> **Tasks to perform**:
1. Answer these questions about the Chinuk Wawa sermon post:
(a) In what book, and in what year, was this sermon published?
(b) Which dialect is the sermon in?
(c) How was "Jesus" pronounced, and what evidence shows this?
2. From the Chinuk Wawa sermon post, output the passage starting with "lolo Bible wawa" and going on through "spoke to them.".

1888: A sermon by Myron Eells (part 2)

The second page (page 33) of this sermon, published in Horatio Hale’s popular book about Chinuk Wawa titled “An International Idiom” (1890).

international idioms

(Image credit: tes.com)

This is in the northern dialect.

A reminder that the first line here is Eells’s spelling of his CW message, the second line is my modernized spelling, the third and fourth lines are Eells’s own explanation of what each word means and his translation into English. Anything else is my commentary. *Asterisked* CW words are my inferred pronunciations of words not found in the established dictionaries — but we actually do know, from audio recordings of songs written by Eells, that ‘Jesus’ was indeed said djísəs.

Our previous installment ended with the start of the first sentence below: ‘He said to them: “It is good that you…” ‘

…mesika klatawa kopa konoway illahee, konoway kah, pe
…msayka ɬátwa kʰupa kánawi ílihi, kánawi-qʰá, pi 

E- you go to every country, every where, and
E- ‘ “…should go to every country in all the world, and’

lolo Bible wawa kopa konoway tillikums. Kahkwa Jesus
lúlu *báybəl*-wáwa [1] kʰupa kánawi tílixam-s. kákwa *djísəs*

E- carry Bible words to all nations.” So Jesus
E- ‘carry the Gospel to all nations.” Thus’

yaka wawa kopa klaska.
yaka wáwa kʰupa ɬaska.

E- he spoke to them.
E- ‘spoke Jesus to them.’

Jesus yaka kumtux konoway tillikums, konoway kah,
*djísəs* yaka kə́mtəks kánawi tílikam-s, kánawi-qʰá, 

E- Jesus he knew all nations, every where,
E- ‘Jesus was aware that all the nations of the world’

halo kumtux kopa kloshe home kopa Saghalie. Klaska
hílu kə́mtəks kʰupa [2] ɬúsh hóm [3] kʰupa sáx̣ali [4]. ɬaska 

E- did not know about good home in Heaven. They
E- ‘had no knowledge of the Gospel. They knew nothing of the happy home in heaven. They’ 

halo kumtux kopa Lejaub yaka home kopa hias piah.
hílu kə́mtəks kʰupa lidjób yaka hóm kʰupa háyás(h) páya [5]

E- did not know about the Devil his home in great fire.
E- ‘knew nothing of the Devil’s home in the great fire.’

Jesus yaka kumtux ikt man yaka tumtum delate hias
*djísəs* yaka kə́mtəks íxt mán yaka tə́mtəm dlét hayas-/háyás 

E- Jesus he knew a man his soul truly (of) great
E- ‘Jesus knew that the soul of a man is truly’

mahkook; yaka elip hias mahkook kopa konoway dolla pe
mákuk [6]; yaka íləp-hayas-mákuk kʰupa kánawi [7] dála pi 

E – price; it more precious than all money and
E – ‘precious; that it is more precious than all the money and’

konoway iktas kopa konoway illahee. Kahkwa yaka
kánawi íkta-s kʰupa kánawi ílihi. kákwa yaka 

E- all things in every country. So he
E- ‘everything else in the world. So He’

tikegh yaka tillikums, yaka leplet, klatawa konoway
tíki [8] yaka tílixam-s, yaka liplét [9], ɬátwa kánawi- 

E – wished those people, those missionaries, go every
E – ‘wished His people, His missionaries, to go every[-]’

kah, pe help konoway tillikums mash Lejaub yaka
qʰá pi hélp [10] kánawi tílixam-s [11] másh lidjób yaka 

E – where, and help all nations reject Satan his
E – ‘where, and to help all people to leave the Devil’s’ 

owakut, pe klap Jesus yaka owakut.

> **Data listing**:
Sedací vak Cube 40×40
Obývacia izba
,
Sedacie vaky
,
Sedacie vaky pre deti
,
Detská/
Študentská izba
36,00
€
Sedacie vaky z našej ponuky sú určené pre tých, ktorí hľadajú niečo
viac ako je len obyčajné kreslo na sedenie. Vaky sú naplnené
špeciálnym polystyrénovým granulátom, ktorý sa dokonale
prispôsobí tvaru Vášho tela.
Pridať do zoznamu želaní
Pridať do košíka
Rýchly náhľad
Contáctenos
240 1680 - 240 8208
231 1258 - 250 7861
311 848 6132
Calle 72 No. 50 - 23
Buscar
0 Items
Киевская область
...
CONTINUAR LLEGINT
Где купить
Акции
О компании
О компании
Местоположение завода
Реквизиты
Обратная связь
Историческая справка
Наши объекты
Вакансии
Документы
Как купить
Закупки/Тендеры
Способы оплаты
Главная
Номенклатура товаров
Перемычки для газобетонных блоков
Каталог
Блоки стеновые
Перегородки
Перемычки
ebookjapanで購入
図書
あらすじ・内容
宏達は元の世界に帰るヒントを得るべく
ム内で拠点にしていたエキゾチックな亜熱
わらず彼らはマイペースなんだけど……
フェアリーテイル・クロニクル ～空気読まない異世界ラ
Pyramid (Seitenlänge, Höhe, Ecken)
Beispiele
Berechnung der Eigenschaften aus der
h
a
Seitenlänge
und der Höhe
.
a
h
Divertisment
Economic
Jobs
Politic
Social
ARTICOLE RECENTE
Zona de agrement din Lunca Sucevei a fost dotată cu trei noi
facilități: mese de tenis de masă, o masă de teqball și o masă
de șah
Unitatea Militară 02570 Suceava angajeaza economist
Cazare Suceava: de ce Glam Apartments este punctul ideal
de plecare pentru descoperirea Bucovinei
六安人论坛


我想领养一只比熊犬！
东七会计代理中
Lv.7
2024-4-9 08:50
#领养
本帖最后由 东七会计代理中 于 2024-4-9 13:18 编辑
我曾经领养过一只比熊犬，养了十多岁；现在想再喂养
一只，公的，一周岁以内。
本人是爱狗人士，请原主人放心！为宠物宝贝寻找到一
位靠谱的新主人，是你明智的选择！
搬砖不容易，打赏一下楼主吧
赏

> **Results of the exercise**:
1.
(a) In Horatio Hale's book "An International Idiom," in 1890.
(b) The northern dialect.
(c) As djísəs. Audio recordings of songs written by Eells show this.

2.
lolo Bible wawa kopa konoway tillikums. Kahkwa Jesus
lúlu *báybəl*-wáwa [1] kʰupa kánawi tílixam-s. kákwa *djísəs*

E- carry Bible words to all nations.” So Jesus
E- ‘carry the Gospel to all nations.” Thus’

yaka wawa kopa klaska.
yaka wáwa kʰupa ɬaska.

E- he spoke to them.